FIG. 3 concentration values of synthesized glutathione in example 3 of the present invention.

FIG. 4 concentration values of synthesized glutathione in example 4 of the present invention.

FIG. 5 example 5 Effect of PPKTE/SS enzyme ratio on GSH synthesis according to the invention.

FIG. 6 Effect of initial ADP concentration on GSH synthesis according to example 6 of the present invention.

Figure 7 effect of temperature on GSH synthesis of example 7 of the invention.

FIG. 8 example 8 of the invention the effect of polyP concentration on GSH synthesis.

FIG. 9 Effect of ADP concentration on the catalytic efficiency of MENRs or free systems according to example 9 of the present invention.
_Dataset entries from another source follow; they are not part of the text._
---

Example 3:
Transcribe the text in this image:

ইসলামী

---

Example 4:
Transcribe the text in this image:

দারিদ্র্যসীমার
FIG. 10 stability analysis of the assemblies and free enzymes of example 10 of the present invention.

Detailed Description

Hereinafter, the technique of the present invention will be described in detail with reference to specific embodiments. It should be understood that the following detailed description is only for the purpose of assisting those skilled in the art in understanding the present invention, and is not intended to limit the present invention.

Preparation of glutathione-II bifunctional enzyme

a. The GshF-containing pET-28a vector is transformed into an Escherichia coli expression host BL21(DE3) by a calcium chloride method to obtain BL21(DE3)/pET28 a-GshF.

b. BL21(DE3)/pET28a-GshF was inoculated into LB medium (peptone 10g/L, yeast powder 5h/L, sodium chloride 10g/L), cultured overnight at 37 ℃ and then inoculated into fresh LB medium in an inoculum size of 1%, cultured at 37 ℃ to OD₆₀₀0.6-0.8, IPTG was added to a final concentration of 0.2mM, and induction was carried out at 18 ℃ for 18 hours.

c. The enzyme purification method comprises the following steps: and centrifuging and collecting the induced thallus, crushing the thallus under high pressure to obtain a crude enzyme solution, and centrifuging the crude enzyme solution to obtain a supernatant. The supernatant was purified by HisSep Ni-NTA Agarose affinity chromatography column. Eluting with 0-500mM imidazole concentration gradient, verifying purity by SDS-PAGE, and collecting eluate under 120mM imidazole to obtain pure enzyme solution. The quantification of the protein was determined by BCA kit (Tiangen Biotechnology Ltd.).

Preparation of adenosine kinase

The adenosine kinase gene derived from Saccharomyces cerevisiae was synthesized, inserted into plasmid pET28a and transformed into BL21(DE3) to give BL21(DE3)/pET28 a-AK.

A pure enzyme solution of adenosine kinase was prepared according to the same procedure as in method one.

Construction of polyphosphate kinase recombinant bacteria

The gene derived from Thermus elongatus polyphosphate kinase (TePPK) was synthesized, inserted into plasmid pET28a and transformed into BL21(DE3) to give BL21(DE3)/pET28 a-TePPK.

The gene of the JHAORHELLA thermophila polyphosphate kinase (JtPPK) is obtained by synthesis, inserted into a plasmid pET28a and transformed into BL21(DE3) to obtain BL21(DE3) -JtPPK.

Four, cell-free self-assembly

Equimolar amounts of PPK, AK and GshF containing the assembled linkers were mixed in a buffer of 20mM Tris-HCl (pH8.0) at 25 ℃ for 30min, centrifuged at 3000rpm for 10min, washed with 20mM Tris-HCl (pH8.0) and then resuspended slowly in 2.5mM Tris-HCl (pH 8.0).

Fifthly, in vitro synthesis of glutathione

Using the self-assembly system, Tris-HCl buffer system and Mg²⁺In the presence of the glutathione, ATP is recycled and regenerated from polyphosphoric acid and an initial small amount of ADP or ATP, and glutathione is synthesized using the ATP, glycine, glutamic acid and cysteine that are produced.